About 40,000 cleaners, signalers, maintenance workers and station staff were holding a 24-hour strike on Tuesday, with two more planned for Thursday and Saturday.

The dispute centres on pay, working conditions and job security as the UK’s railways struggle to recover from the coronavirus pandemic.

There were almost 1 billion train journeys in the UK in the year to March. But that is well below pre-COVID-19 levels, and train companies, which were kept afloat with government support during the past two years, are seeking to cut costs and staffing.

Last-minute talks on Monday failed to make a breakthrough. The Rail, Maritime and Transport Union (RMT) says it will not accept rail firms’ offer of a 3 percent raise, which is far below the rate of inflation, currently running at 9 percent.

The union accuses the Conservative government of refusing to give rail firms enough flexibility to offer a substantial pay increase.

The government says it is not involved in the talks, but has warned that big raises will spark a wage-price spiral driving inflation even higher.

Major stations were largely deserted on Tuesday morning, with only about 20 percent of passenger trains scheduled to run, forcing people to either work from home or find alternative routes into the office.

Transport Secretary Grant Shapps said he “deplored” the strikes, which he said evoked the “bad old days of the 1970s”.

“The people that are hurting are people who physically need to turn up for work, maybe on lower pay, perhaps the cleaners in hospitals,” he told Sky News broadcaster. “I absolutely deplore what they’re doing today and there is no excuse for taking people out on strike.”
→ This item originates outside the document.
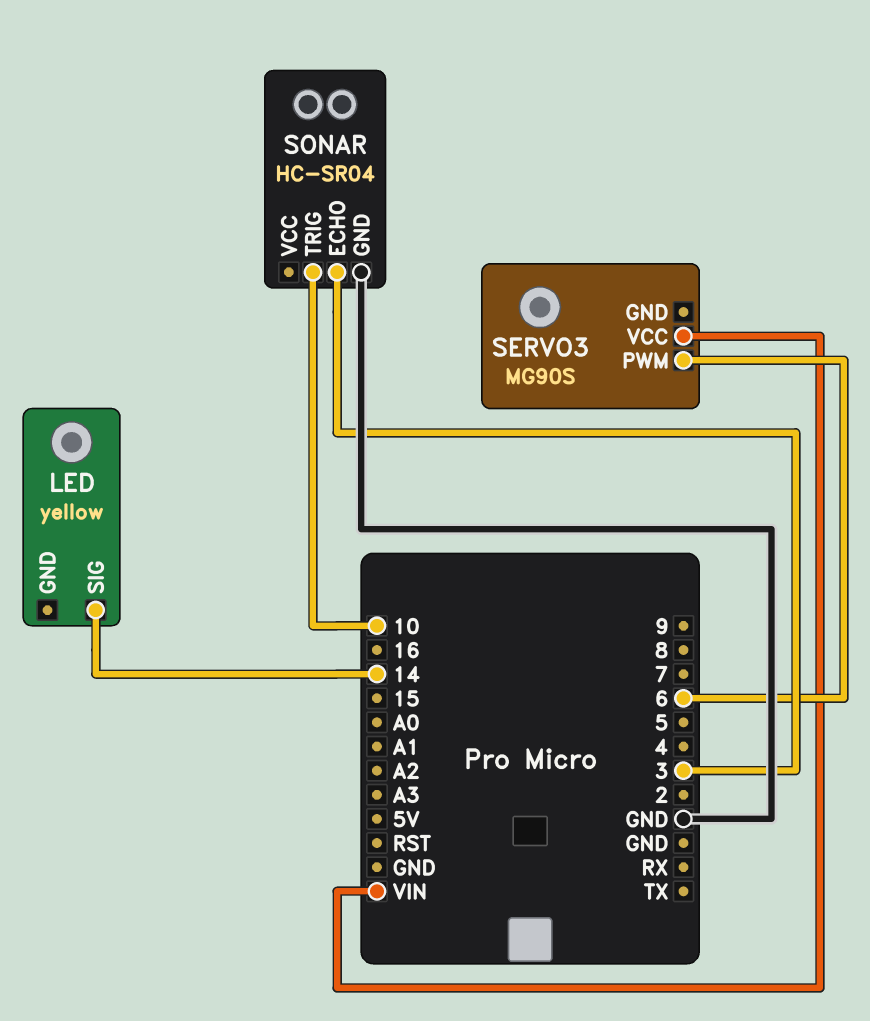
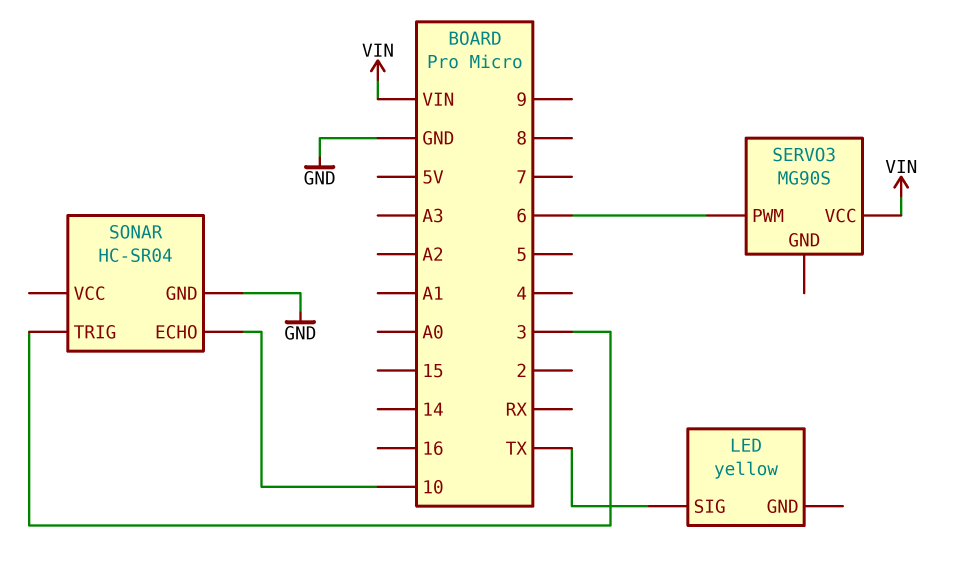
LED pin SIG: 14 -> TX
SONAR pin ECHO: 3 -> 10
SONAR pin TRIG: 10 -> 3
But Mick Lynch, RMT’s general-secretary, described as “unacceptable” offers of below-inflation pay rises by both overground train operators and London Underground that runs the Tube in the capital.

The walkouts – also on Thursday and Saturday – risk causing significant disruption to major events including the Glastonbury music festival.
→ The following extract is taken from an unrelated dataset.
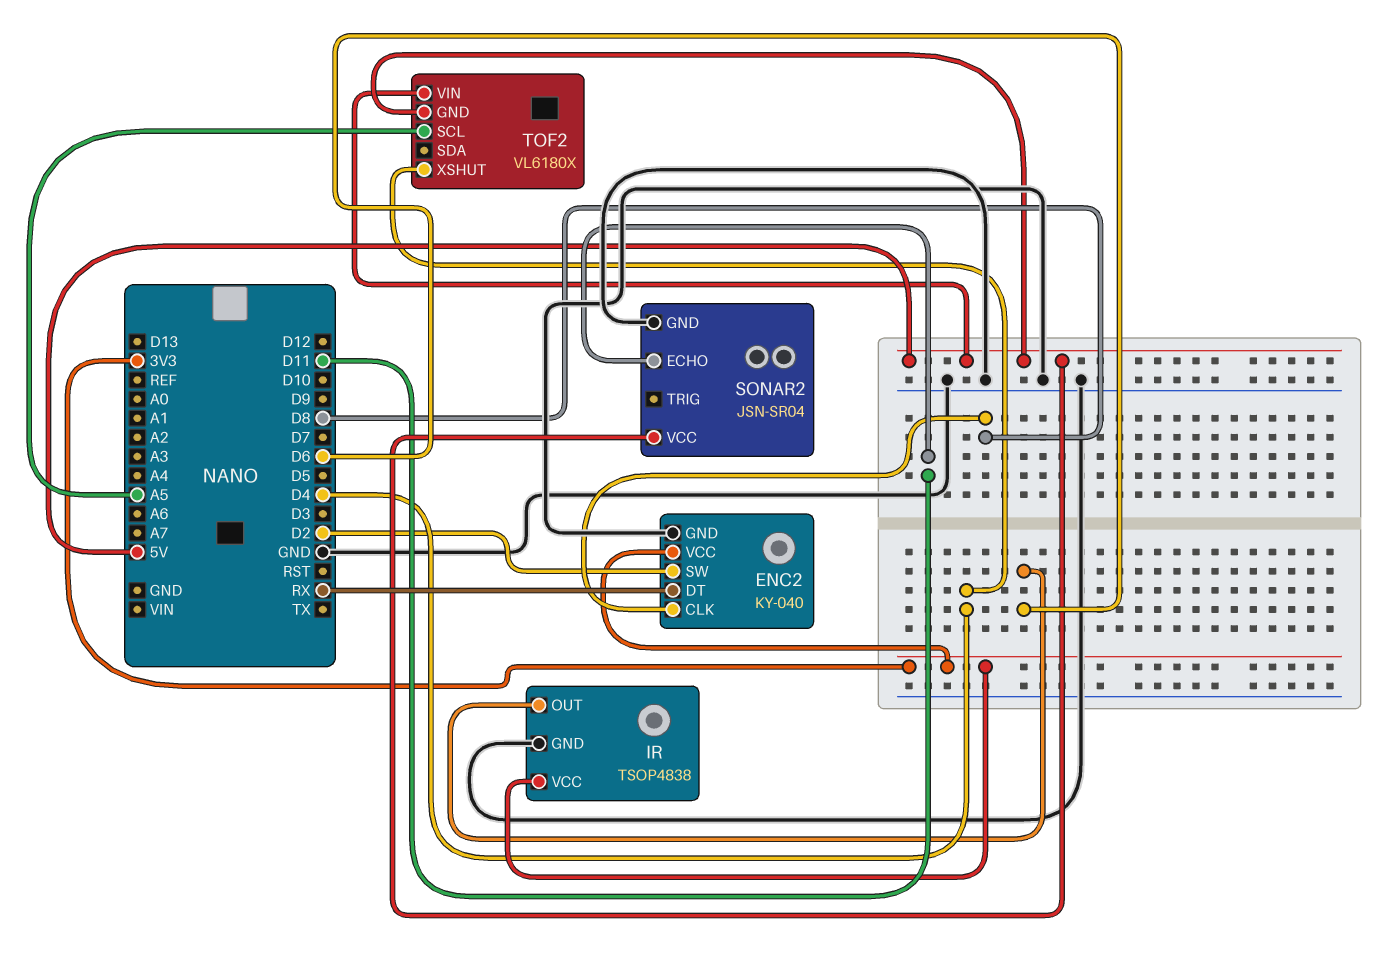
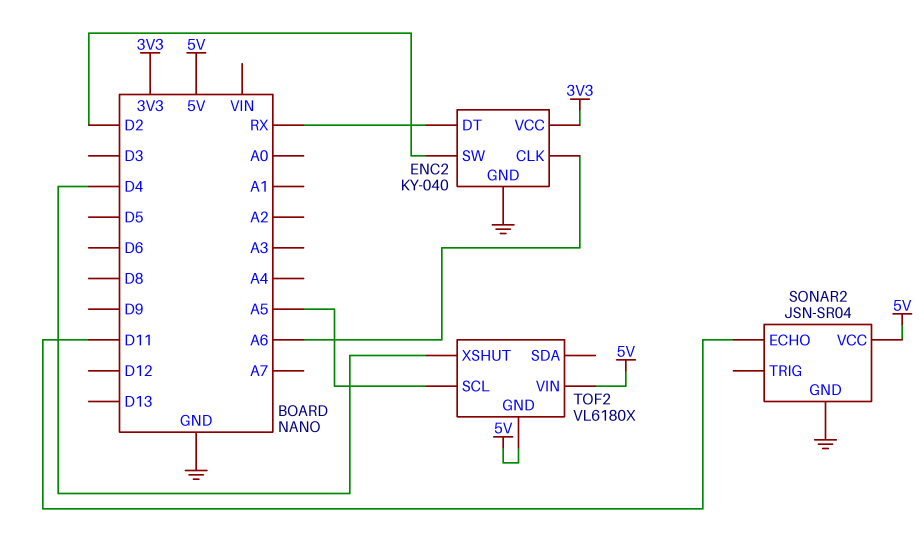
ENC2 pin CLK: D8 -> A6
IR: TSOP4838 -> none
IR pin GND: GND -> none
IR pin OUT: D6 -> none
IR pin VCC: 3V3 -> none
Schools are warning that thousands of teenagers taking national exams will also be affected.

The strikes are the biggest dispute on the UK’s railway network since 1989, according to the RMT.

Al Jazeera’s Paul Brennan reported from the UK’s biggest and busiest station Waterloo, saying “extraordinary sight compared to normal” day. Only 45 percent of the whole network will be operating, and with that number of services cut to one fifth compared with a regular day.

UK public is divided on their support for strikes.

“Some people do have sympathy with the striking workers, it’s not just train drivers and guards, these are railway staff across a lot of professions”, Brennan said, adding: “People say look the cost of living is such as going up at such a rate that people are entitled to a pay rise”.

But other commuters are frustrated with the disruptions.

Inflation in the UK surged in May to its highest annual rate in 40 years, official data showed, piling pressure on the government to step up assistance for households facing a worsening cost-of-living crisis.